[Texto fornecido]
Moção de repúdio à aprovação do texto da Proposta de Emenda à Constituição (PEC) nº 215/00

 Nós da Articulação Nacional de GTs Questão Indígena da Associação dos Geógrafos Brasileiros – AGB manifestamos nosso completo repúdio a aprovação do texto da PEC 215, realizada no último dia 27 de outubro pela Comissão Especial da Câmara dos Deputados.  

As alterações previstas nesta PEC ferem frontalmente a Declaração de Direitos dos Povos Indígenas da Organização das Nações Unidas - ONU, a Convenção Americana sobre Direitos Humanos e também a Convenção 169 da Organização Internacional do Trabalho - OIT, todas internalizadas e ratificadas pelo Estado Brasileiro, pois atingem os direitos e excluem os povos indígenas do processo de decisão sobre suas próprias vidas.

[Enunciado]
Prossiga a redação da moção de repúdio à PEC 215 a partir do ponto em que o texto se interrompe. Os registros constituem material à parte, sem relação com o texto acima.

[Material fornecido]
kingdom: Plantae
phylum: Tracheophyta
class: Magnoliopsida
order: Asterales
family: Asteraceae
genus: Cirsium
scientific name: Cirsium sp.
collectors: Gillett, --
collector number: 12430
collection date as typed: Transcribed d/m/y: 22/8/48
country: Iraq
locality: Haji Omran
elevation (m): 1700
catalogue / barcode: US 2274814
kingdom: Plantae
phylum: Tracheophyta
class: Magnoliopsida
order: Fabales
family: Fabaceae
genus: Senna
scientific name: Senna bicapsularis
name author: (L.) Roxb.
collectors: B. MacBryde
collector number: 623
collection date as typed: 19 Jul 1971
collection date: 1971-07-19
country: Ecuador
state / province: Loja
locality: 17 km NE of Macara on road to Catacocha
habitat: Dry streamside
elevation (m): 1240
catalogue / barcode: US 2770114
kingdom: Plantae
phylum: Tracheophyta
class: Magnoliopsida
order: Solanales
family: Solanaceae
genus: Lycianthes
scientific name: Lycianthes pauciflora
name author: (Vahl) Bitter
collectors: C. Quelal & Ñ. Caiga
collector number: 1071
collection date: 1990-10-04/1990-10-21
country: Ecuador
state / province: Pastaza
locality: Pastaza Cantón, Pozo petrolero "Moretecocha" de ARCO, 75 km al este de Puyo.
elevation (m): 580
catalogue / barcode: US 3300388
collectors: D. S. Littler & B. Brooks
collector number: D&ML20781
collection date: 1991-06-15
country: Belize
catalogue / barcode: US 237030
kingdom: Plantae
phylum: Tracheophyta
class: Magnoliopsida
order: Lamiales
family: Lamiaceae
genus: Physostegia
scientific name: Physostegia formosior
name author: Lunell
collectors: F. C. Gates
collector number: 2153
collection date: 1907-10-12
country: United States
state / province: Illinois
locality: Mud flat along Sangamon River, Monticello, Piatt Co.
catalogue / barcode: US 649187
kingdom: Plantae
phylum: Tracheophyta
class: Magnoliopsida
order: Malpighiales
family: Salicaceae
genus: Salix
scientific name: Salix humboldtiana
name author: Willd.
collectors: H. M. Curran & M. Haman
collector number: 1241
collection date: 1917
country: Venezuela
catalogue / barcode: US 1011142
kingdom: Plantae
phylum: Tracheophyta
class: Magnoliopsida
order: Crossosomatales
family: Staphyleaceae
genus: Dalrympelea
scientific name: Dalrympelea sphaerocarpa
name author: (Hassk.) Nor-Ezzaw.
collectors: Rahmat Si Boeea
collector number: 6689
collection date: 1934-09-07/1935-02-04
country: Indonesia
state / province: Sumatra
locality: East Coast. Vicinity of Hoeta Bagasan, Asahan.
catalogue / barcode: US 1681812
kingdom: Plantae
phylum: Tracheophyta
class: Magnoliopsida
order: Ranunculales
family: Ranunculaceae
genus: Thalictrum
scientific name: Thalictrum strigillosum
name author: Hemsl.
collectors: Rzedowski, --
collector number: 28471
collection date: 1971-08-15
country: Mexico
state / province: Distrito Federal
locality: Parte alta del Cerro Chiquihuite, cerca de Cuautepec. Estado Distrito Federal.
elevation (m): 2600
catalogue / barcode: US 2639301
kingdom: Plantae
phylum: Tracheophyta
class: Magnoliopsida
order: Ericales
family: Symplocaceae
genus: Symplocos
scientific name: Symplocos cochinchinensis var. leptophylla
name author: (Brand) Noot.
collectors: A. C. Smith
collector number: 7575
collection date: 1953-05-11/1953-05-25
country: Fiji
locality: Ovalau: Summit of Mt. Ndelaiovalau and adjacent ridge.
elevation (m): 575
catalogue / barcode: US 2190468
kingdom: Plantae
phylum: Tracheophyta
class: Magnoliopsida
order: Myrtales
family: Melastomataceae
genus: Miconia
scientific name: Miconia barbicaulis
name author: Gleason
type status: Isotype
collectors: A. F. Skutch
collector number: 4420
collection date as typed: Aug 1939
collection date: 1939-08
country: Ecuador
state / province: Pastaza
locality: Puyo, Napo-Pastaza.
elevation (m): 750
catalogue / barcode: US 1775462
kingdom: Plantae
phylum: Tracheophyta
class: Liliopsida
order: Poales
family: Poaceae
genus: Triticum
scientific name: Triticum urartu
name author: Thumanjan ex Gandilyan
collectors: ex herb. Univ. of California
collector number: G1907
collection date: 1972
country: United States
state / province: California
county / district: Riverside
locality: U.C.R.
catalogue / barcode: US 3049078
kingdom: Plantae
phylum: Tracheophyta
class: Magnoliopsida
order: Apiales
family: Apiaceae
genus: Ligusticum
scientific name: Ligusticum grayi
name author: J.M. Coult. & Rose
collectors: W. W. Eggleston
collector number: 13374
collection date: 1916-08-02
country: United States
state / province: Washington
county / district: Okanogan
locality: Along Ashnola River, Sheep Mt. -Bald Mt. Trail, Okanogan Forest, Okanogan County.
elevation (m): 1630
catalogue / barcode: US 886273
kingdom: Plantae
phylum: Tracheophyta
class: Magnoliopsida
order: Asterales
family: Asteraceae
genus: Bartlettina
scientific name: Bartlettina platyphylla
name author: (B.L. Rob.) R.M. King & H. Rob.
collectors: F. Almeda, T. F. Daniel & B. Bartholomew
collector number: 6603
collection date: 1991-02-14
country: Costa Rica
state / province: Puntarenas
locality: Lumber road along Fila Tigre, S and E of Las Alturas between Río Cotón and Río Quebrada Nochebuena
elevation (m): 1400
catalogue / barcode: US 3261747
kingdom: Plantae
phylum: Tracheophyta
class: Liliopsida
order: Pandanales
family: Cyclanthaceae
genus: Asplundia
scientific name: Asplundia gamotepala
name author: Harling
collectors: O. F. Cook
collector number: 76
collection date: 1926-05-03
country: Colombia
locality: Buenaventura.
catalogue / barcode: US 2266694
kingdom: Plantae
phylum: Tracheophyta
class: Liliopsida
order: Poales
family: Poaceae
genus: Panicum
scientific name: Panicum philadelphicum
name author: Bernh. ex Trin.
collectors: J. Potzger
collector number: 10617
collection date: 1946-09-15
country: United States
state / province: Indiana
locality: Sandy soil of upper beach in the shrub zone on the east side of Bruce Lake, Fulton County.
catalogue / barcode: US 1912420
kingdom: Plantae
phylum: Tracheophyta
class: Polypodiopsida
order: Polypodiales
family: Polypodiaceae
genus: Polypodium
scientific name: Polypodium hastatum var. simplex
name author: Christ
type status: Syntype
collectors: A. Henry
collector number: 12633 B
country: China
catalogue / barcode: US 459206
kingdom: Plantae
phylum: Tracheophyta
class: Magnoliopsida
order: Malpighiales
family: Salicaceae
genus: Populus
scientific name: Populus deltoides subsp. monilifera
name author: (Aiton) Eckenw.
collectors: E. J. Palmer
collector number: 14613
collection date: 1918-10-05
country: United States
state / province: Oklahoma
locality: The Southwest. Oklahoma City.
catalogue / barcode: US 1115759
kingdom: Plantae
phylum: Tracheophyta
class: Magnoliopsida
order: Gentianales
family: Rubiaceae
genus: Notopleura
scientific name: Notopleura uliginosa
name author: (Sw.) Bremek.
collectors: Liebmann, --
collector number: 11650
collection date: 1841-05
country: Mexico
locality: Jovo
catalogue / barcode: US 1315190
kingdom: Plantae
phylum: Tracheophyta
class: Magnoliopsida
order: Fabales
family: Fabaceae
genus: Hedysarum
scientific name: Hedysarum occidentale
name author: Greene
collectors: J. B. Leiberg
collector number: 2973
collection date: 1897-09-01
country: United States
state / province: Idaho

[Resultado]
A Constituição Federal de 1988 também é negada neste processo, visto que em seu Art. 67 do Ato das Disposições Constitucionais Transitórias fica estabelecido o prazo de cinco anos – a partir da promulgação deste conjunto de leis – para a União concluir a demarcação das terras indígenas. Com um atraso de mais de 22 anos na demarcação dos territórios reivindicados, agora os deputados comprometidos com os setores do agronegócio que promovem a violência e a barbárie no campo brasileiro, querem fazer valer a proposta de transferir com exclusividade para o Congresso Nacional a aprovação de demarcação das terras indígenas e a ratificação das demarcações já homologadas. 

A aprovação desta PEC, de imediato abala o equilíbrio entre os poderes executivo, legislativo e judiciário e sabidamente significará obstáculo à demarcação dos territórios reivindicados e a perda daqueles já retomados.  

Ademais, é necessário lembrar que apenas a partir da demarcação de suas terras é que os povos indígenas têm acesso a direitos reconhecidos sobre a educação, saúde, alimentação e fortalecimento de sua cultura de modo geral.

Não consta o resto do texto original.